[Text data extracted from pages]
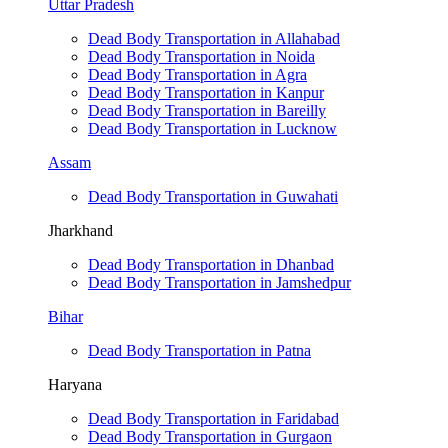
Uttar Pradesh
Dead Body Transportation in Allahabad
Dead Body Transportation in Noida
Dead Body Transportation in Agra
Dead Body Transportation in Kanpur
Dead Body Transportation in Bareilly
Dead Body Transportation in Lucknow
Assam
Dead Body Transportation in Guwahati
Jharkhand
Dead Body Transportation in Dhanbad
Dead Body Transportation in Jamshedpur
Bihar
Dead Body Transportation in Patna
Haryana
Dead Body Transportation in Faridabad
Dead Body Transportation in Gurgaon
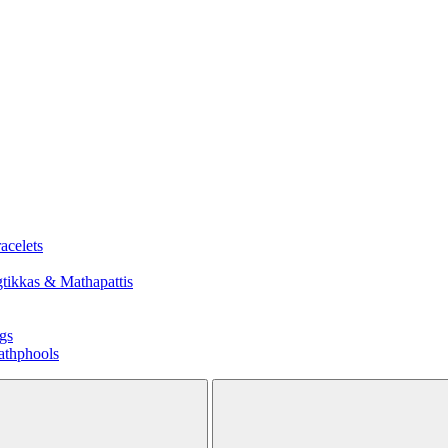
acelets
tikkas & Mathapattis
gs
athphools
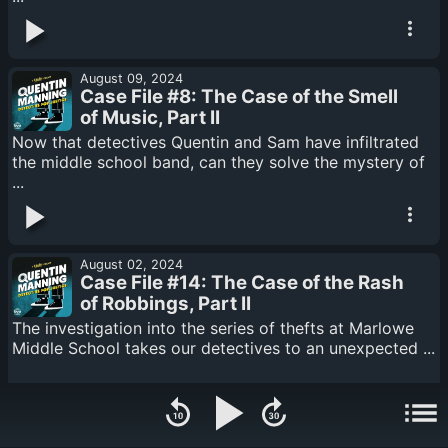
August 09, 2024
Case File #8: The Case of the Smell
of Music, Part II
Now that detectives Quentin and Sam have infiltrated
the middle school band, can they solve the mystery of
...
August 02, 2024
Case File #14: The Case of the Rash
of Robbings, Part II
The investigation into the series of thefts at Marlowe
Middle School takes our detectives to an unexpected ...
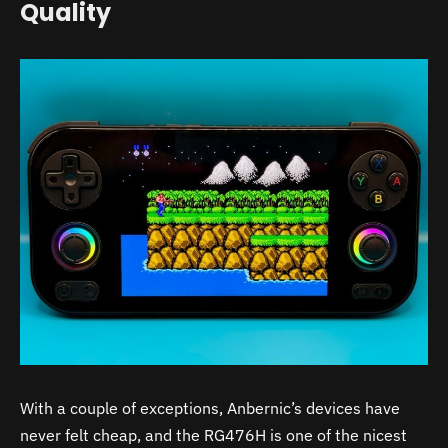
Quality
With a couple of exceptions, Anbernic’s devices have
never felt cheap, and the RG476H is one of the nicest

**What you need to do:** Reproduce verbatim every line of text in the records above, omitting the picture markers from your answer.

**Exercise output:**
Uttar Pradesh
Dead Body Transportation in Allahabad
Dead Body Transportation in Noida
Dead Body Transportation in Agra
Dead Body Transportation in Kanpur
Dead Body Transportation in Bareilly
Dead Body Transportation in Lucknow
Assam
Dead Body Transportation in Guwahati
Jharkhand
Dead Body Transportation in Dhanbad
Dead Body Transportation in Jamshedpur
Bihar
Dead Body Transportation in Patna
Haryana
Dead Body Transportation in Faridabad
Dead Body Transportation in Gurgaon
acelets
tikkas & Mathapattis
gs
athphools
August 09, 2024
Case File #8: The Case of the Smell
of Music, Part II
Now that detectives Quentin and Sam have infiltrated
the middle school band, can they solve the mystery of
...
August 02, 2024
Case File #14: The Case of the Rash
of Robbings, Part II
The investigation into the series of thefts at Marlowe
Middle School takes our detectives to an unexpected ...
Quality
With a couple of exceptions, Anbernic’s devices have
never felt cheap, and the RG476H is one of the nicest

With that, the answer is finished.